As interpretações de Michelangeli se situam num plano absolutamente superior, mercê de qualidades inalienáveis, que se estendem do aspecto formal através do respeito fidelíssimo  às partituras, estilo requintado com que concebia suas interpretações, singularidade do fraseado, conduzido com plasticidade personalíssima, onde inexistem excessos ou arroubos. Poder-se-ia acrescentar, execução refinada. Sua técnica impecável compreendia a básica ausência de movimentos “extras” das mãos, dedos e do corpo, a resultar a concentração plena na transmissão da mensagem musical. Tornaram-se legendárias suas leituras das criações de Debussy: dos dois cadernos de ImagesChildren’s Corner e dos dois livros de Préludes.

Clique para ouvir, na interpretação de Arturo Benedetti Michelangeli, de Claude Debussy, do IIº caderno de ImagesPoissons d’or:

https://www.youtube.com/watch?v=bK1R4ZSjteQ

Intérprete impecável das criações de Maurice Ravel, tinha, entre suas obras mais frequentadas, Gaspard de la Nuit e o Concerto em Sol maior para piano e orquestra. Estou a me lembrar dos efeitos que causou em Paris sua gravação do Concerto em sol, de Ravel, em 1958. O Concerto fora dedicado à Marguerite Long, que fez sua estreia mundial sob a regência do autor, interpretando a criação inúmeras vezes e gravando-a. Sua bela interpretação é considerada paradigmática. Todavia, com a aparição do registro de Michelangeli, opiniões se dividiram no meio musical parisiense. A mensagem de Michelangeli apreendia uma visão mais interiorizada da obra, mormente do segundo andamento, e um toque menos “digital”, da ponta dos dedos, característica insofismável do toque singular da lendária Marguerite Long.

Clique para ouvir, na interpretação de Arturo Benedetti Michelangeli, sob a regência de Sergiu Celibidache, de Maurice Ravel, o Concerto em Sol para piano e orquestra:

https://www.youtube.com/watch?v=WKy8jjmRvJA

O repertório de Michelangeli não fazia frente ao da maioria dos  intérpretes anteriormente focalizados neste espaço, muitos deles pianistas de integrais. Entretanto, a qualidade de suas performances evidencia a presença musical na fronteira da perfeição. São inúmeras as suas gravações ao vivo, a contrastar com um menor  número de registros em locais fechados, como estúdios.

Seria possível entender essa miragem perfeccionista através de poucos dados sobre sua vida privada. Insone tantas vezes, sabe-se que lhe era habitual estudar noite adentro a fim de encontrar, no repertório que dominava, soluções outras.

Apesar de ter gravado apenas um disco a homenagear Chopin, suas interpretações são paradigmáticas. Clique para ouvir, na interpretação de Arturo Benedetti Michelangeli, de Fréderic Chopin, o Andante Spiantato e Grande Polonaise Brilhante, op. 22:

https://www.youtube.com/watch?v=-3mpQa4_UCs

Michelangeli deve ser entendido como um norte para as novas gerações. Ele evidencia a cumeeira, o mais elevado grau de realização pianística sob todos os aspectos técnico-interpretativos, acrescido de uma postura  impecável no palco, sem gestual supérfluo. Não seria essa impecabilidade o respeito absoluto à transmissão integral da música, só a música?
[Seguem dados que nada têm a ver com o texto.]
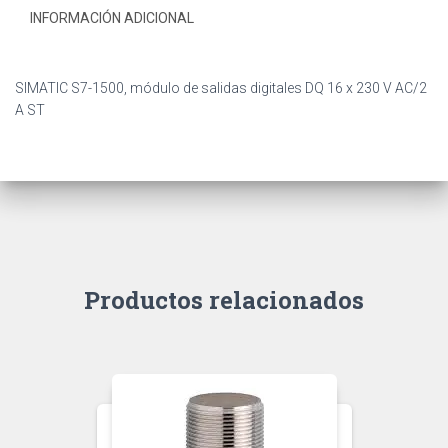
INFORMACIÓN ADICIONAL
SIMATIC S7-1500, módulo de salidas digitales DQ 16 x 230 V AC/2
A ST
Productos relacionados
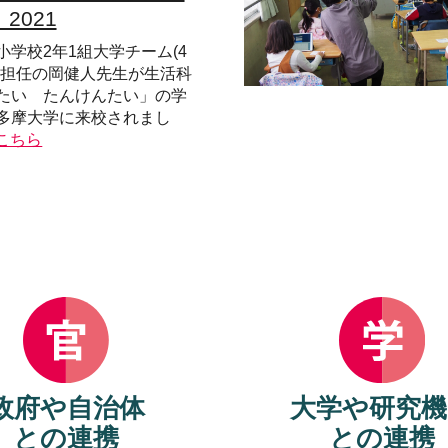
2021
学校2年1組大学チーム(4
と担任の岡健人先生が生活科
たい たんけんたい」の学
多摩大学に来校されまし
こちら
政府や自治体
大学や研究機
との連携
との連携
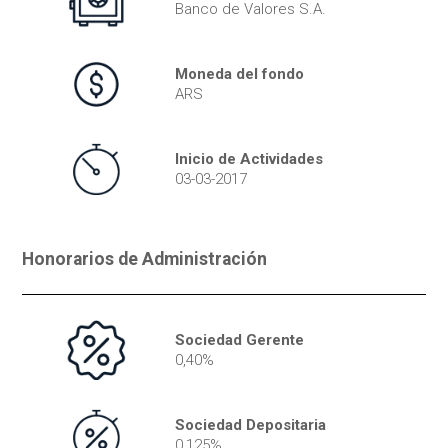
Banco de Valores S.A.
Moneda del fondo
ARS
Inicio de Actividades
03-03-2017
Honorarios de Administración
Sociedad Gerente
0,40%
Sociedad Depositaria
0,125%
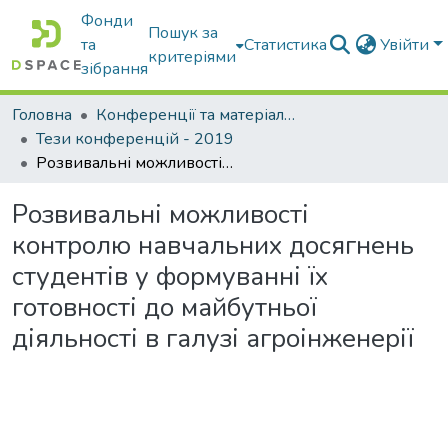
Фонди
Пошук за
та
Статистика
Увійти
критеріями
зібрання
Головна
Конференції та матеріали конференцій
Тези конференцій - 2019
Розвивальні можливості контролю навчальних досягнень студентів у формуванні їх готовності до майбутньої діяльності в галузі агроінженерії
Розвивальні можливості
контролю навчальних досягнень
студентів у формуванні їх
готовності до майбутньої
діяльності в галузі агроінженерії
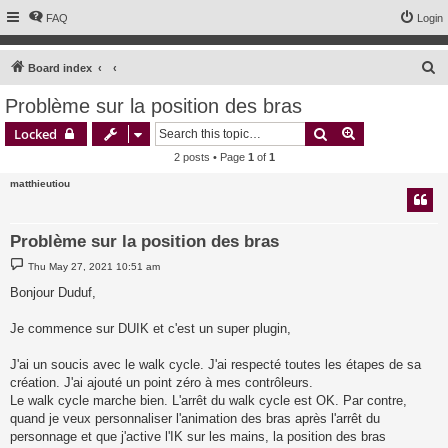
FAQ
Login
S
Board index
e
Problème sur la position des bras
a
Search
Advanced sear
Locked
r
2 posts • Page
1
of
1
c
matthieutiou
h
Problème sur la position des bras
P
Thu May 27, 2021 10:51 am
o
s
Bonjour Duduf,
t
Je commence sur DUIK et c'est un super plugin,
J'ai un soucis avec le walk cycle. J'ai respecté toutes les étapes de sa
création. J'ai ajouté un point zéro à mes contrôleurs.
Le walk cycle marche bien. L'arrêt du walk cycle est OK. Par contre,
quand je veux personnaliser l'animation des bras après l'arrêt du
personnage et que j'active l'IK sur les mains, la position des bras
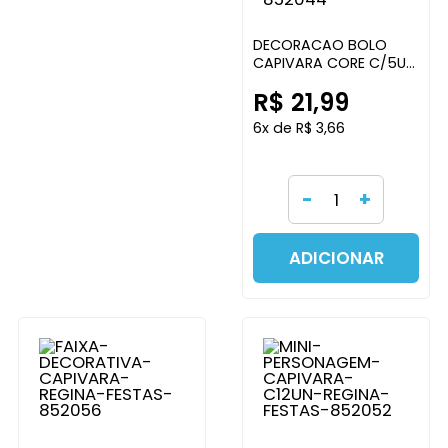
DECORACAO BOLO
CAPIVARA CORE C/5UN
REGINA FESTAS
R$ 21,99
6x de R$ 3,66
-
+
ADICIONAR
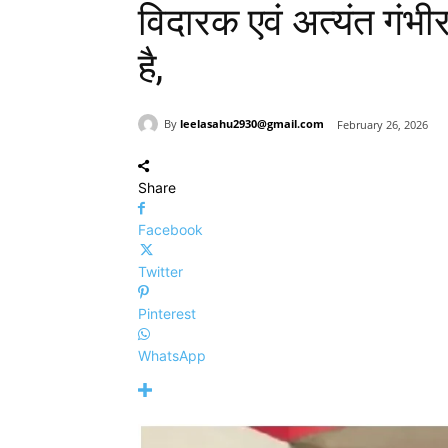
विदारक एवं अत्यंत गं
है,
By
leelasahu2930@gmail.com
February 26, 2026
Share
Facebook
Twitter
Pinterest
WhatsApp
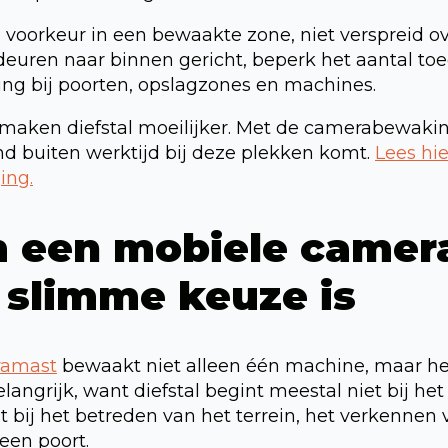
 voorkeur in een bewaakte zone, niet verspreid ove
deuren naar binnen gericht, beperk het aantal t
ing bij poorten, opslagzones en machines.
aken diefstal moeilijker. Met de camerabewaking 
 buiten werktijd bij deze plekken komt.
Lees hi
ing.
 een mobiele camer
 slimme keuze is
ramast
bewaakt niet alleen één machine, maar he
elangrijk, want diefstal begint meestal niet bij 
 bij het betreden van het terrein, het verkennen
 een poort.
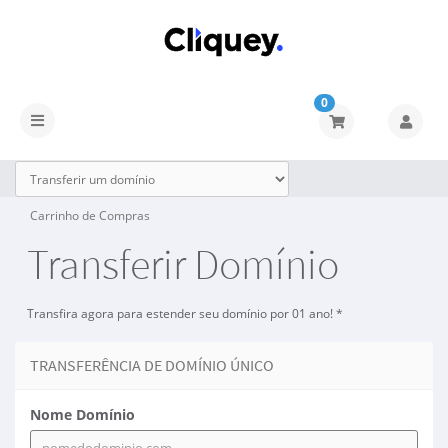
0
Carrinho de Compras
Transferir Domínio
Transfira agora para estender seu domínio por 01 ano! *
TRANSFERÊNCIA DE DOMÍNIO ÚNICO
Nome Domínio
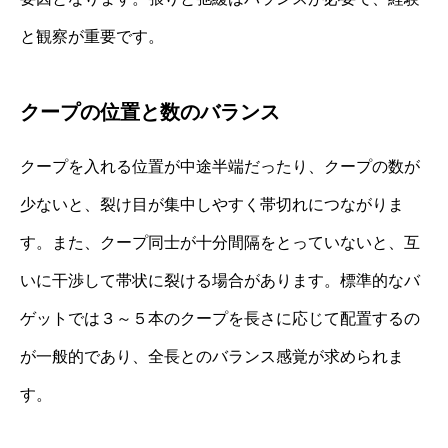
と観察が重要です。
クープの位置と数のバランス
クープを入れる位置が中途半端だったり、クープの数が
少ないと、裂け目が集中しやすく帯切れにつながりま
す。また、クープ同士が十分間隔をとっていないと、互
いに干渉して帯状に裂ける場合があります。標準的なバ
ゲットでは３～５本のクープを長さに応じて配置するの
が一般的であり、全長とのバランス感覚が求められま
す。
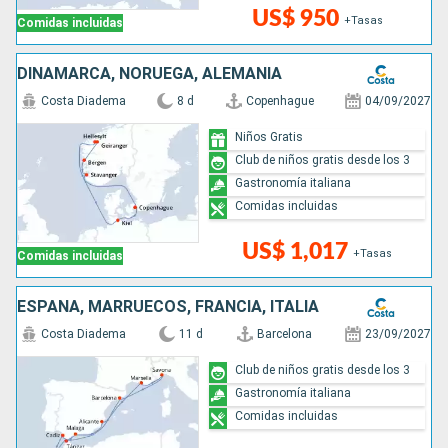
US$ 950
+Tasas
Comidas incluidas
DINAMARCA, NORUEGA, ALEMANIA
Costa Diadema
8 d
Copenhague
04/09/2027
Niños Gratis
Club de niños gratis desde los 3
Gastronomía italiana
Comidas incluidas
US$ 1,017
+Tasas
Comidas incluidas
ESPAÑA, MARRUECOS, FRANCIA, ITALIA
Costa Diadema
11 d
Barcelona
23/09/2027
Club de niños gratis desde los 3
Gastronomía italiana
Comidas incluidas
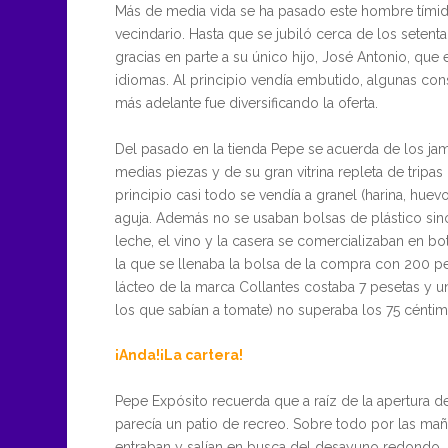
Más de media vida se ha pasado este hombre tímid
vecindario. Hasta que se jubiló cerca de los sete
gracias en parte a su único hijo, José Antonio, que
idiomas. Al principio vendía embutido, algunas con
más adelante fue diversificando la oferta.
Del pasado en la tienda Pepe se acuerda de los j
medias piezas y de su gran vitrina repleta de tripas
principio casi todo se vendía a granel (harina, hue
aguja. Además no se usaban bolsas de plástico sino
leche, el vino y la casera se comercializaban en bote
la que se llenaba la bolsa de la compra con 200 p
lácteo de la marca Collantes costaba 7 pesetas y u
los que sabían a tomate) no superaba los 75 céntim
¡Anda!¡La cartera!
Pepe Expósito recuerda que a raíz de la apertura d
parecía un patio de recreo. Sobre todo por las ma
entraban y salían en busca del desayuno redondo. E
Clique para ouvir, na interpretação de Arturo Benedetti Michelangeli, de Domenico Scarlatti, Sonata em si menor, K.27:

https://www.youtube.com/watch?v=jLMavBj446g

Arturo Benedetti Michelangeli, one of the legendary pianists of the twentieth century, has always pursued obsessively the highest standards of excellence in his performances. Displaying unusual poetic treatment of his repertoire, his recordings may be considered a model of tradition preservation. Little is known about his private life, since he led a reclusive life, keeping distance from social events.